■ **THE PROBLEM**:
Answer each question briefly from the sermon passage on Paul's preaching to Jew and Greek.
(a) What does Paul say he made himself to all, so that he might gain the more?
(b) Which verse does the sermon passage call the classic statement that both Jews and Gentiles are under sin?
(c) What does the sermon passage call the gospel in the paragraph that begins "You see"?

##### TEXT UNDER STUDY #####

Now the gospel needs to be testified equally to both Jew and Greek. Paul had no double message – not one for the Jew and one for the Greek. Oh, in his approach he took into account who it was that was before him, whether he stood in the presence of a Jew or of a Greek. He says, I made myself servant to all that I might gain the more. Paul adapted himself to the people who were in front of him, making sure that he understood who they were and how they thought and what was their background in life. But it was only a means to one end: to testify of the one inflexible, unchangeable message of the gospel.
Why? The answer is this: Because no matter what earthly distinction sets men apart from each other, and there are many distinctions – racial, cultural, religions – those distinctions are at best superficial. All men are equally ruined and hopeless before God as sinners.
What would be more different than a Jew and a pagan Greek? One could come up with a list of tremendous differences, the whole approach to life, the whole perspective upon life. But God says that those differences, so pronounced and so apparent and so insurmountable by man, are only superficial. Man is basically the same: oriental, western, African, American, white, black, whatever. Man’s similarities are greater than his differences. Man was made by God in Adam. But more importantly yet, all men are fallen in Adam. In Adam all died. Not one race more than another. All have died. All are equally depraved. All nations, all ethnic groups, all men are equally under the sentence of God. For all have sinned and come short of the glory of God (Rom. 3:24). All are born children of wrath even as others (Eph. 2:3). The classic statement is Romans 3:9. There Paul says, “What then? are we (Jews) better than they (Gentiles)? No, in no wise: for we have before proved both Jews and Gentiles, that they are all under sin.” All are under sin. Despite the differences of color, class, learning, and all the other differences, all are equally depraved and hopeless sinners before God.
You see, the gospel is the true leveler of men. The gospel sweeps away all that men would pride themselves in. Those who have been blessed of God by being brought into the grace of God in a Christian home are, of themselves, sinners. Those who have never heard the gospel are, of themselves, nothing but guilty sinners. I testified to Jew and Gentile because the gospel is the only hope to any man or woman, no matter who they are.
What did he testify? That is our second question.

##### RECORD EXCERPTS #####

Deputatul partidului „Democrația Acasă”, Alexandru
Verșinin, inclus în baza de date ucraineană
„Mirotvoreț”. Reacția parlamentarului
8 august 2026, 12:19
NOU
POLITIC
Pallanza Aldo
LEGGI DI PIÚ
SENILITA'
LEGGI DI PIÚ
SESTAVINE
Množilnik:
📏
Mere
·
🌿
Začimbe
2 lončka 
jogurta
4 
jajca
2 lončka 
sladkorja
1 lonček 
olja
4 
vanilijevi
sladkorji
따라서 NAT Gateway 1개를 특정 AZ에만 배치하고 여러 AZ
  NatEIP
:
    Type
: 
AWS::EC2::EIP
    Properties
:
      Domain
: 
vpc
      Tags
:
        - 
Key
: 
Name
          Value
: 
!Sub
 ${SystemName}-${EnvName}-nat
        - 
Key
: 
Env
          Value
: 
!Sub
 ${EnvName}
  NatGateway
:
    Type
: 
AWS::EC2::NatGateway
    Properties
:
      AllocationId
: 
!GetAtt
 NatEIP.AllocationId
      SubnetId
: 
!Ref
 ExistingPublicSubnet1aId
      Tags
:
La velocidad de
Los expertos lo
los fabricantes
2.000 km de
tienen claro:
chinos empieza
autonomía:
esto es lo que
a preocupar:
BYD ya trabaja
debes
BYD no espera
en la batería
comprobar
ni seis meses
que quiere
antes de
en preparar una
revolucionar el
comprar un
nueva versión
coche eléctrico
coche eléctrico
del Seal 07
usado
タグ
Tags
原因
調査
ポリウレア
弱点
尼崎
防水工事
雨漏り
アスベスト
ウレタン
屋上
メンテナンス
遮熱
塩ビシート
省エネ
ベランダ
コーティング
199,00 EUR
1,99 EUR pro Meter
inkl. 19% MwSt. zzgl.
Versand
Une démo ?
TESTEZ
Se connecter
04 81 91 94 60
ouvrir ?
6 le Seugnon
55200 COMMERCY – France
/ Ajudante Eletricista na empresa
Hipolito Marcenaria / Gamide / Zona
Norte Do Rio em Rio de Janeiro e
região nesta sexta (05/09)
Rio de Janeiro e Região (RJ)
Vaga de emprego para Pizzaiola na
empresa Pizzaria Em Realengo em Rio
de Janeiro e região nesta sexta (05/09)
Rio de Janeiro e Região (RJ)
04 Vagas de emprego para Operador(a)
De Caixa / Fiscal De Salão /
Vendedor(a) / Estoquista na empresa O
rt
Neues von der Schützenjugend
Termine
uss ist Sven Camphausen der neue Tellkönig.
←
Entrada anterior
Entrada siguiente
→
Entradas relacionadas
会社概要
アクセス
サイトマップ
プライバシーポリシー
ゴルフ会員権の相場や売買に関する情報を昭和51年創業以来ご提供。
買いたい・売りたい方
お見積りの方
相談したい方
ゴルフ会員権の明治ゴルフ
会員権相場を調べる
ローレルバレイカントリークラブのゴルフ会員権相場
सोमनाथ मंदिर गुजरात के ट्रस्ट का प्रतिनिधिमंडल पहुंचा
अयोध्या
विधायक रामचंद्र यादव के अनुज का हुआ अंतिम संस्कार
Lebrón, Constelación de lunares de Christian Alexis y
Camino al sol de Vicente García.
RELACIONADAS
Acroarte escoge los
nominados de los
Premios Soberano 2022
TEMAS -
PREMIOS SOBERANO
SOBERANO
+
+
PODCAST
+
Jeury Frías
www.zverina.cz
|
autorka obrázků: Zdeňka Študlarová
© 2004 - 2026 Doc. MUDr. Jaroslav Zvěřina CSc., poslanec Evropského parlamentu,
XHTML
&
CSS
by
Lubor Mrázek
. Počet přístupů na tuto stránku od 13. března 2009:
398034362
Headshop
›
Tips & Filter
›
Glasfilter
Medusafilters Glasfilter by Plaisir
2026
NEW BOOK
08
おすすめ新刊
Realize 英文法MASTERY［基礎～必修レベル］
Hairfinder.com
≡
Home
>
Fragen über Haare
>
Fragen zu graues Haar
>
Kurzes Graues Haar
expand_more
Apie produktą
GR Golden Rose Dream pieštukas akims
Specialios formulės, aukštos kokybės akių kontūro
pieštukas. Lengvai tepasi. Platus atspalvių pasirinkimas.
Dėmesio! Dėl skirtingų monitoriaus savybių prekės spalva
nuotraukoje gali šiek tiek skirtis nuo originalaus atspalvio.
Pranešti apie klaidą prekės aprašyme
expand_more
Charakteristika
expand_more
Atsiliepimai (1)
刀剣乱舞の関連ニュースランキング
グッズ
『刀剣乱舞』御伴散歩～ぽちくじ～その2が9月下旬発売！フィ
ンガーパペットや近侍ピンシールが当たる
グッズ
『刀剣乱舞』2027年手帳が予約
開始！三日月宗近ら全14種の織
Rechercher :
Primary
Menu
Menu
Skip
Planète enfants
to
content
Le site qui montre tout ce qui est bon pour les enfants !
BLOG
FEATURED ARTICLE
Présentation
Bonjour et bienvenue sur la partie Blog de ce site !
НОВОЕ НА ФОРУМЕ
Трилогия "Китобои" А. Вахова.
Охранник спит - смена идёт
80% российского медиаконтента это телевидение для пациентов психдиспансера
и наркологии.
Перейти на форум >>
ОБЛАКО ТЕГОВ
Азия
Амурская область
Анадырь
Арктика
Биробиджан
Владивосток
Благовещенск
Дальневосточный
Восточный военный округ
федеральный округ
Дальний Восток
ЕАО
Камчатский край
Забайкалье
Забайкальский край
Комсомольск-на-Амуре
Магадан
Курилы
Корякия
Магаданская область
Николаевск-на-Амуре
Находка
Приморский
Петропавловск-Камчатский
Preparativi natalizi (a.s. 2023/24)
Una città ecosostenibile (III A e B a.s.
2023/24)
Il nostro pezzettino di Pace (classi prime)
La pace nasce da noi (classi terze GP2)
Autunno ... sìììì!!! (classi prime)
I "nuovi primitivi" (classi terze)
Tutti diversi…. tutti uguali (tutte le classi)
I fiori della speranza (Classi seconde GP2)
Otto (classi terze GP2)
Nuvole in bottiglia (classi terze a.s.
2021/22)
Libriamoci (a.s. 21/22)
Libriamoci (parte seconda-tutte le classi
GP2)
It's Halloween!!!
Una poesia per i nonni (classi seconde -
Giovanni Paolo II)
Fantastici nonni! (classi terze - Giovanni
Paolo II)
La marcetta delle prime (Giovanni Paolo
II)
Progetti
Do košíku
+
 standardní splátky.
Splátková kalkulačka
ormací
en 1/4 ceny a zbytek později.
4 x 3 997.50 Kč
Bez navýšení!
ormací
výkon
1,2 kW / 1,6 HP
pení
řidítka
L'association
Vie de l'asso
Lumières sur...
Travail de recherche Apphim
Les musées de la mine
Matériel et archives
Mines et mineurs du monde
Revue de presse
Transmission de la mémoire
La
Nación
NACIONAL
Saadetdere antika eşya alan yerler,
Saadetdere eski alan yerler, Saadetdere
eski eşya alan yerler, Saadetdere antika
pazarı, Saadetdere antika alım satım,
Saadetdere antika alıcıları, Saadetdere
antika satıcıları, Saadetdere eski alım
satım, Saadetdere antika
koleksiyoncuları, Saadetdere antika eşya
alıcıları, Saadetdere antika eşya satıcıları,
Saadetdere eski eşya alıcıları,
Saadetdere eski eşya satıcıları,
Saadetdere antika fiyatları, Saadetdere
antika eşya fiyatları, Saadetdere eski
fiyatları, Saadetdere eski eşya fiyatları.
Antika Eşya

#####

■ **ANSWER BELOW**:
(a) A servant to all.
(b) Romans 3:9.
(c) The true leveler of men.